* [Work task]
Please summarize the notebook code below in exactly two sentences.

* [Text under study]

╔══

In [3]:
import pandas as pd 
import numpy as np
from typing import Dict
from sdmetrics.single_column import CategoryAdherence, BoundaryAdherence

In [4]:
original_data_splits = r"C:\Users\User\PycharmProjects\master_thesis\simulation_data\final_run_data_preparation\data_splits\original_training_dataset.csv"
real_test_path = r"C:\Users\User\PycharmProjects\master_thesis\simulation_data\final_run_data_preparation\data_splits\test_df.csv"

synthetic_path=r"C:\Users\User\PycharmProjects\master_thesis\simulation_data\final_data_evaluation\create_plots\evaluation_results\fully_fixed_data.csv"



synthetic_data_no_grounding= r"C:\Users\User\PycharmProjects\master_thesis\simulation_data\final_data_evaluation\create_plots\evaluation_results\fully_fixed_data_not_grounded_synthetic.csv"

synthetic_new_no_info = r"C:\Users\User\PycharmProjects\master_thesis\simulation_data\final_data_evaluation\create_plots\evaluation_results\fully_fixed_data_no_info_new.csv"

╚══

* [Data]
╔══

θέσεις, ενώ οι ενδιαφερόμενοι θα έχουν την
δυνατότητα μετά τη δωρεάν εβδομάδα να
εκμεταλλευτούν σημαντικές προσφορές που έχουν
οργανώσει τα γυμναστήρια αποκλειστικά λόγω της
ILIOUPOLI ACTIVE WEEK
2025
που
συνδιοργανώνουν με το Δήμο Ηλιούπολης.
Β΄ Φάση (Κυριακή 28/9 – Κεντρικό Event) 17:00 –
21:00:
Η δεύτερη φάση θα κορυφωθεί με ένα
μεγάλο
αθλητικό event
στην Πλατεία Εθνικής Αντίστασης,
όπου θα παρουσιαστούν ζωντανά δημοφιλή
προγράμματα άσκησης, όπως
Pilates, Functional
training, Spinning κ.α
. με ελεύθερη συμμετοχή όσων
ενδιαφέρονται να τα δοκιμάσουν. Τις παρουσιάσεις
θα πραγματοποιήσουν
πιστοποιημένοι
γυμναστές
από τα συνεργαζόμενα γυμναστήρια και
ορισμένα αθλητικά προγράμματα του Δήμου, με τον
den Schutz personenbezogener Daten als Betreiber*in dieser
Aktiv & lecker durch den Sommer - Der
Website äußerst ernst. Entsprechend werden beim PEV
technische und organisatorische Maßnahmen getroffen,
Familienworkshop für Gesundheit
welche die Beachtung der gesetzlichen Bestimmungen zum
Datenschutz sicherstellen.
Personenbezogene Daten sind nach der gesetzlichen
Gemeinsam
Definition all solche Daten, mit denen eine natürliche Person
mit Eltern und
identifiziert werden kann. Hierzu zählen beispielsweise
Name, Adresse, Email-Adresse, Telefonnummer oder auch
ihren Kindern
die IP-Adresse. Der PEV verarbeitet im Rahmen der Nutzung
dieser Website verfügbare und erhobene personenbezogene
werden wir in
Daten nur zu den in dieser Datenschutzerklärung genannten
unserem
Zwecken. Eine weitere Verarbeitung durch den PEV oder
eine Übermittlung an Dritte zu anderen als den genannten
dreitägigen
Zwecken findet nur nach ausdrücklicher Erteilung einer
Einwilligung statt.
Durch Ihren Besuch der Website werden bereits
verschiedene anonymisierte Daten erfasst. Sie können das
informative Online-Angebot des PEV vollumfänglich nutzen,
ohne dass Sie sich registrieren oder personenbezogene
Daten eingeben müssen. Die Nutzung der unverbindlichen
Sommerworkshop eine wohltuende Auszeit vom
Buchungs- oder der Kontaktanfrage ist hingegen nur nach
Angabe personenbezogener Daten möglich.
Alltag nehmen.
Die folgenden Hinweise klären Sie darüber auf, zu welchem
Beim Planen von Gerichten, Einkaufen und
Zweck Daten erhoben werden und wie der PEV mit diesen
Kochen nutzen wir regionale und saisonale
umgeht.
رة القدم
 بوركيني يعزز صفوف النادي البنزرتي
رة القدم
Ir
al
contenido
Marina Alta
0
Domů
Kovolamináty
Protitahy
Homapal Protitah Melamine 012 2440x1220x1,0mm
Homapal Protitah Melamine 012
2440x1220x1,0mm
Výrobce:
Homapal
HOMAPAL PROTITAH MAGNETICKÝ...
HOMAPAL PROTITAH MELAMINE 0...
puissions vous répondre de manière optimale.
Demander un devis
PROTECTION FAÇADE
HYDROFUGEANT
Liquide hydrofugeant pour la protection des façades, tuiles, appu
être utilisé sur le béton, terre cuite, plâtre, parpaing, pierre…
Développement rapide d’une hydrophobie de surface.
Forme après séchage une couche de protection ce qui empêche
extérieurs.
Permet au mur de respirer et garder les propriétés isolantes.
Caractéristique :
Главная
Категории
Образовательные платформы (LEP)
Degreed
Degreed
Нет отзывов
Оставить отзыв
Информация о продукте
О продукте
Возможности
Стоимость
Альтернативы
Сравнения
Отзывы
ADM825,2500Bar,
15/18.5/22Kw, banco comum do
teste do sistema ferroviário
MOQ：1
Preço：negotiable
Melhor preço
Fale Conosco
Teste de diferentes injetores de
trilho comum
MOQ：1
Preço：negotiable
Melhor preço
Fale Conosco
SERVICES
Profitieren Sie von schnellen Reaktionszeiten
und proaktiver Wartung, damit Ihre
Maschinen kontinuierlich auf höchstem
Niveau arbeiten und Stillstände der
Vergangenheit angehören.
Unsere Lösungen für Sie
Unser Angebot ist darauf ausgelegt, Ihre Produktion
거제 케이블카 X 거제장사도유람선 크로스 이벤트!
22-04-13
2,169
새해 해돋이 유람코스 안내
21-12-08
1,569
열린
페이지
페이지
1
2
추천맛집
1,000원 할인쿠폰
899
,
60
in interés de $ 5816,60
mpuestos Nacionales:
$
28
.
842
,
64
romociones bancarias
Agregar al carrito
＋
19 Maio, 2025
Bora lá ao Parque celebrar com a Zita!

╚══

* [Task result]
The code imports pandas, NumPy, the Dict type from typing, and the CategoryAdherence and BoundaryAdherence metrics from sdmetrics.single_column. It then assigns file paths for CSV files holding the original training dataset, a test dataset, and three synthetic datasets.